2012 Annual Report
1a.Objectives (from AD-416):
1. Identify and characterize nematode resistance genes and improve host-plant resistance to nematodes in cotton and peanut.
1.a. Characterize and improve resistance to root-knot and reniform nematodes in cotton.
1.b. Identify resistance/susceptibility to the lesion nematode in peanut.
2. Develop integrated strategies and control options for managing nematodes in cotton and peanut.
2.a. Enhance the efficacy and consistency of biological control of nematodes.
2.b. Identify new cultural control options for managing nematodes in cotton and peanut.
2.c. Develop integrated approaches for managing nematodes.
1b.Approach (from AD-416):
Field and greenhouse experiments will be conducted to improve management of plant-parasitic nematodes in cotton and peanut. Host-plant resistance to nematodes is the cornerstone of our nematode management strategy. We will work cooperatively with plant breeders to develop cultivars and germplasm with desirable agronomic traits and a high level of nematode resistance. Plant material will be selected for resistance using traditional and marker-assisted selection. However, we cannot rely exclusively on host-plant resistance for managing nematodes. We will also investigate ecologically-based control strategies that can be integrated with resistant cultivars to increase the durability of resistance and control a broader spectrum of nematode pathogens. Biological control organisms are being marketed for use in cotton and peanut, and also occur naturally in fields. We will explore the effect of crop production practices (tillage, fumigation, cultivar, and cover crops) on these antagonistic organisms with the goal of conserving or enhancing their activity against nematodes. We will identify crops that can be grown in rotation with cotton and peanut that will reduce populations of root-knot nematode either by producing toxic metabolites (high residue rye) or by limiting nematode reproduction (sorghum for bioenergy use). Our integrated management approach will also include increasing plant tolerance to nematode damage by applying cytokinin to seedlings. Finally, we will combine the most effective and economical control options from earlier years of the project to test different integrated management programs for plant-parasitic nematodes in the southeastern United States.

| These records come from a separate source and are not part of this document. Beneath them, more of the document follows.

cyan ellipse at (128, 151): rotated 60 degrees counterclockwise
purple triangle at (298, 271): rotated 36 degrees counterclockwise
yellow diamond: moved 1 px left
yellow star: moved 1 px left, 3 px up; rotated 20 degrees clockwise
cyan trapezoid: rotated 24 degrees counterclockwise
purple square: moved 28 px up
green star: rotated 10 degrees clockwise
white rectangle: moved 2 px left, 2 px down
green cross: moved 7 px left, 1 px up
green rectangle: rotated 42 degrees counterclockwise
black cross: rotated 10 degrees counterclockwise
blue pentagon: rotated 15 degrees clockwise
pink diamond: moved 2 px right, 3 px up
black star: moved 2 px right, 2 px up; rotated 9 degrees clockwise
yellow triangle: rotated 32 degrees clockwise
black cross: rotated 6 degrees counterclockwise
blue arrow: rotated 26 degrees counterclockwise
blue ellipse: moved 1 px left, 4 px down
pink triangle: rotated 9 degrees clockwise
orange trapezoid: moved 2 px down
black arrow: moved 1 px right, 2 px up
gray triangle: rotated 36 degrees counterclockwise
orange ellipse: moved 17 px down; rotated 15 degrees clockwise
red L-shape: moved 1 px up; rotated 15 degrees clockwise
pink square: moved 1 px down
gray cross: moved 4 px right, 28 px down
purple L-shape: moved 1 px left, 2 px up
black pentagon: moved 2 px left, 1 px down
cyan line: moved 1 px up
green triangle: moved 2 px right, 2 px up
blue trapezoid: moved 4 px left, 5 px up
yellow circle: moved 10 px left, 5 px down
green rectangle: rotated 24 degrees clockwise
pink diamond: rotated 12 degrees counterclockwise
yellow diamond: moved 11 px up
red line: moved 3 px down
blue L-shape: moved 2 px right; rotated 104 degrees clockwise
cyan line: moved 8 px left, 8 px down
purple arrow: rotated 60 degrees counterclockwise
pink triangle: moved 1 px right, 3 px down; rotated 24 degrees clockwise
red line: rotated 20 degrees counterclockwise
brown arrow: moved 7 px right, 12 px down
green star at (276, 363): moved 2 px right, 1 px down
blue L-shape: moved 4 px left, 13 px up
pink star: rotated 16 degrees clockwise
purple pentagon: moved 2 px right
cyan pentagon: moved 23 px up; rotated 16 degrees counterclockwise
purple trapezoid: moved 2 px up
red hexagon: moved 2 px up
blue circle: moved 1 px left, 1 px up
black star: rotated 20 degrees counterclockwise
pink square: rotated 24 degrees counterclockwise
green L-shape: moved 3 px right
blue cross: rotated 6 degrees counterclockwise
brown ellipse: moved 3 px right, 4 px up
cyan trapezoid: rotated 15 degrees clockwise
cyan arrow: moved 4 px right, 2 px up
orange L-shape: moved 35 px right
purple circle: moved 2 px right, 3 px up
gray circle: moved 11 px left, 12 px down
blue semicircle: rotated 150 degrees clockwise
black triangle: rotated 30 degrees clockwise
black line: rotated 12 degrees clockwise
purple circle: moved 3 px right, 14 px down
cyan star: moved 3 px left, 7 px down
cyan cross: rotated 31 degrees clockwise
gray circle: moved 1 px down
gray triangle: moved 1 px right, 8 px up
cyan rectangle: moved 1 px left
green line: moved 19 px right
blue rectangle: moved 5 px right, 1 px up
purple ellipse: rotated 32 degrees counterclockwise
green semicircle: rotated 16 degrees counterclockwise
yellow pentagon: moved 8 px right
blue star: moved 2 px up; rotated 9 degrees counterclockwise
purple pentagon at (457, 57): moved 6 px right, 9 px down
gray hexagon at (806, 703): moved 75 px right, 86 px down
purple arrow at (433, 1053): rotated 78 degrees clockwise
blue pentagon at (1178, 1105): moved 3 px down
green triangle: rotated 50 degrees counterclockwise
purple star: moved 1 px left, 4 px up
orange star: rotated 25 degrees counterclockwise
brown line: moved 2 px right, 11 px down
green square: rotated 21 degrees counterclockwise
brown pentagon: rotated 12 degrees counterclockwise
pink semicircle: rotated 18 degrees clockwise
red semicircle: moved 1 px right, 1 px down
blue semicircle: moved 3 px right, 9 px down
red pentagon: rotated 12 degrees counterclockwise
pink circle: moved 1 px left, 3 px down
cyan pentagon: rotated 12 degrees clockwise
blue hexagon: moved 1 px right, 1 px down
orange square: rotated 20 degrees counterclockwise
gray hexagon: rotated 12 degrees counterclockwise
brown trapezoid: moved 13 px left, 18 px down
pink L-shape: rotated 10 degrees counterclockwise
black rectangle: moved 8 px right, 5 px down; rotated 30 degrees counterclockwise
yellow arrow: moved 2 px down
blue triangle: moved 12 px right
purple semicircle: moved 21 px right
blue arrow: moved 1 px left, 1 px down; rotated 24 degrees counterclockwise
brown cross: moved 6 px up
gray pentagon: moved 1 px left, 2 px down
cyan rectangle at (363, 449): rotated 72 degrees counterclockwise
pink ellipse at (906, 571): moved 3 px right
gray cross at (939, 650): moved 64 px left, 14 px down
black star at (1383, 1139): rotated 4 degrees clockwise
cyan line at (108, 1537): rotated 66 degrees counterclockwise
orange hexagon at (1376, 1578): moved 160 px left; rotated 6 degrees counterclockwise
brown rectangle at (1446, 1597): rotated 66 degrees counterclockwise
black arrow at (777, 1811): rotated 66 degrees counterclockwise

This report documents progress for Project Number 6602-21220-015-00D, which started April 9, 2012 and is the replacement project for 6602-21220-013-00D.
A field study is underway to evaluate the influence of tillage and fumigation with 1,3-dichloropropene on abundance of the nematode parasite Pasteuria penetrans. We have collected soil from this field site and determined the abundance of P. penetrans spores in the different treatments. We have also set up a greenhouse study to determine reproductive potential of the southern root-knot nematode in the different treatments. This is the first of a multi-year study.
We completed two greenhouse trials to determine the efficacy of Paecilomyces lilacinus (a fungal pathogen of nematodes marketed as NemOut) on different crop plants. The greatest percentage suppression of root-knot nematodes by the fungus was in peanut (67%) and the lowest was in corn (26%); suppression in cotton was intermediate (40%). In another greenhouse experiment, we found that suppression of root-knot nematodes in cotton by P. lilacinus was enhanced when a rye cover crop was grown before planting cotton. The rye was grown for a month and then killed with a herbicide before P. lilacinus was applied along with a cotton seed to the soil. In two trials of this experiment, nematode suppression by the fungus averaged 36% in fallow soil and 63% in soil that had a rye cover crop. One additional trial of the cover crop experiment is needed before the results can be published.
Preliminary greenhouse tests were completed on 82 sorghum entries evaluating their suitability as a host for Meloidogyne incognita, the cotton root-knot nematode. We documented widely varying levels of nematode reproduction ranging from 0 to 379% of the eggs per plant measured on corn, a susceptible plant used as a standard for comparison. Approximately a third of the entries tested had a high level of resistance and should be a useful genetic resource for sorghum breeders. Field tests have been initiated to determine how much damage the nematodes cause to susceptible entries.